Yes, but the texture may not be as rich or creamy as full-fat cream cheese.
Why did my cheesecake crack?
Cracks usually occur from overbaking or cooling too quickly. Letting it cool gradually in the oven helps prevent this.
Can I use mini chocolate chips?
Yes, mini chocolate chips work well and distribute more evenly throughout the cheesecake.
Should I use a water bath?
It’s optional, but using a water bath can help prevent cracks and ensure even baking.
How do I know when the cheesecake is done?
The edges should be set, and the center should have a slight jiggle when gently shaken.
Can I make this cheesecake ahead of time?
Absolutely. It actually tastes better after chilling overnight, making it perfect for preparing in advance.
What kind of pan should I use?
A 9-inch springform pan is ideal for easy removal and presentation.
Can I add a topping?
Yes, whipped cream, chocolate syrup, or even fresh berries make great toppings.
What’s the best way to cut clean slices?
Use a sharp knife dipped in hot water and wiped clean between slices.
Can I substitute sour cream?
You can substitute Greek yogurt for sour cream in a pinch, but the flavor and texture will vary slightly.
Conclusion
Chocolate Chip Cheesecake is the perfect marriage of smooth, creamy cheesecake and rich chocolate flavor. Whether you’re celebrating a special occasion or simply treating yourself, this dessert delivers classic indulgence with every slice. With easy prep and make-ahead convenience, it’s a dessert that looks as impressive as it tastes.

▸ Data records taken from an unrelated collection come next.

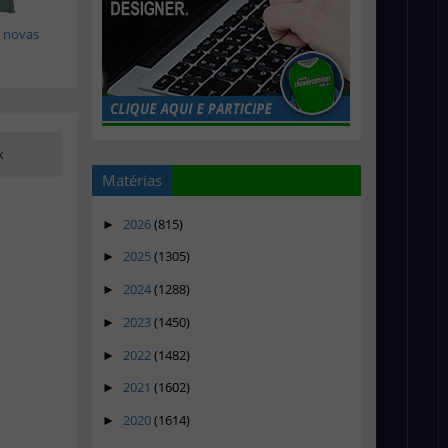
 novas
k
Matérias
2026
(815)
►
2025
(1305)
►
2024
(1288)
►
2023
(1450)
►
2022
(1482)
►
2021
(1602)
►
2020
(1614)
►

Chocolate Chip Cheesecake is a creamy, indulgent dessert with a buttery graham cracker crust and a velvety filling studded with semi-sweet chocolate chips. It’s perfect for special occasions or as a decadent make-ahead treat.
Author:Catherine
Prep Time:20 minutes
Cook Time:1 hour
Total Time:7 hours
Yield:10–12 servings
Category:Dessert
Method:Baking
Cuisine:American
Diet:Vegetarian
Ingredients
2 cups graham cracker crumbs
1/2 cup unsalted butter, melted
1/4 teaspoon salt
3 (8 oz) packages cream cheese, softened
1 cup granulated sugar
3 large eggs
1 cup sour cream
2 teaspoons vanilla extract
1 cup semi-sweet chocolate chips (plus extra for topping)
Instructions
Preheat the oven to 325°F (163°C).
In a medium bowl, combine graham cracker crumbs, melted butter, and salt. Mix until fully combined.
Press the mixture firmly into the bottom of a 9-inch springform pan. Set aside.

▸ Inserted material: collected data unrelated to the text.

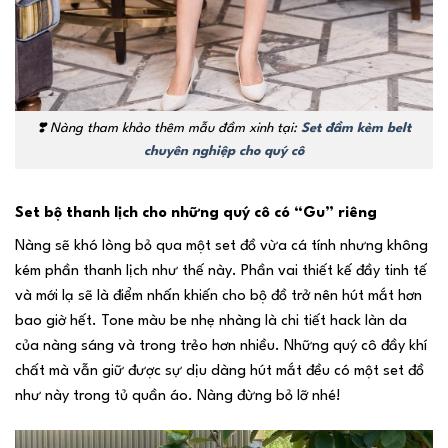
❣️
Nàng tham khảo thêm mẫu đầm xinh tại:
Set đầm kèm belt
chuyên nghiệp cho quý cô
Set bộ thanh lịch cho những quý cô có “Gu” riêng
Nàng sẽ khó lòng bỏ qua một set đồ vừa cá tính nhưng không
kém phần thanh lịch như thế này. Phần vai thiết kế đầy tinh tế
và mới lạ sẽ là điểm nhấn khiến cho bộ đồ trở nên hút mắt hơn
bao giờ hết. Tone màu be nhẹ nhàng là chi tiết hack làn da
của nàng sáng và trong trẻo hơn nhiều. Những quý cô đầy khí
chất mà vẫn giữ được sự dịu dàng hút mắt đều có một set đồ
như này trong tủ quần áo. Nàng đừng bỏ lỡ nhé!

In a large mixing bowl, beat softened cream cheese and sugar until smooth and creamy.
Add eggs one at a time, beating well after each addition.
Mix in sour cream and vanilla extract until fully incorporated.
Gently fold in chocolate chips, reserving a few to sprinkle on top.
Pour the cheesecake batter over the prepared crust and smooth the top. Sprinkle remaining chocolate chips over the surface.
Place the pan on a baking sheet and bake for 55–65 minutes, or until the center is just set and slightly jiggly.
Turn off the oven, crack the door open, and let the cheesecake cool inside for 1 hour.
Transfer the cheesecake to the refrigerator and chill for at least 4 hours or overnight before serving.
Notes
Swap graham crackers with crushed Oreos for a chocolate crust.Use mini chocolate chips for better distribution.Add a ganache topping or whipped cream for extra indulgence.Cool gradually in the oven to prevent cracks.Store covered in the fridge for up to 5 days or freeze for up to 2 months.